→ **Data to process**:
━━━━━━━━
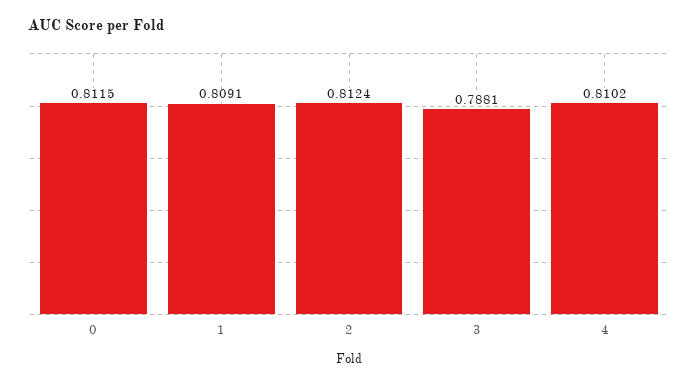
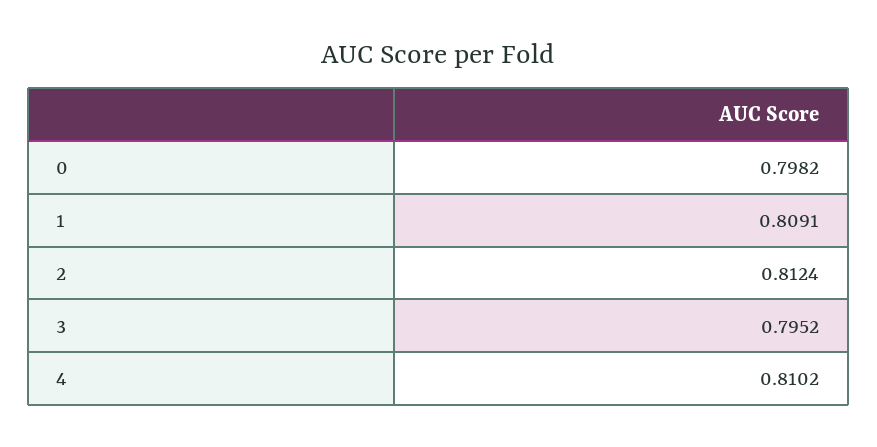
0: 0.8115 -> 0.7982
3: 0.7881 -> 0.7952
━━━━━━━━
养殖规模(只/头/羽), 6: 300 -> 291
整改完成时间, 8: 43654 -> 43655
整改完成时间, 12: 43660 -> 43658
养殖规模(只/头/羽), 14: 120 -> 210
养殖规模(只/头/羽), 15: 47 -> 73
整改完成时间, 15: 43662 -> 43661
━━━━━━━━
→ **Task goal**: Above are records; repeat only the lines starting at the line with "养殖规模(只/头/羽), 14: 120 -> 210" and ending at the line with "整改完成时间, 15: 43662 -> 43661", exactly as they appear, both included.

→ **Answer space**:
养殖规模(只/头/羽), 14: 120 -> 210
养殖规模(只/头/羽), 15: 47 -> 73
整改完成时间, 15: 43662 -> 43661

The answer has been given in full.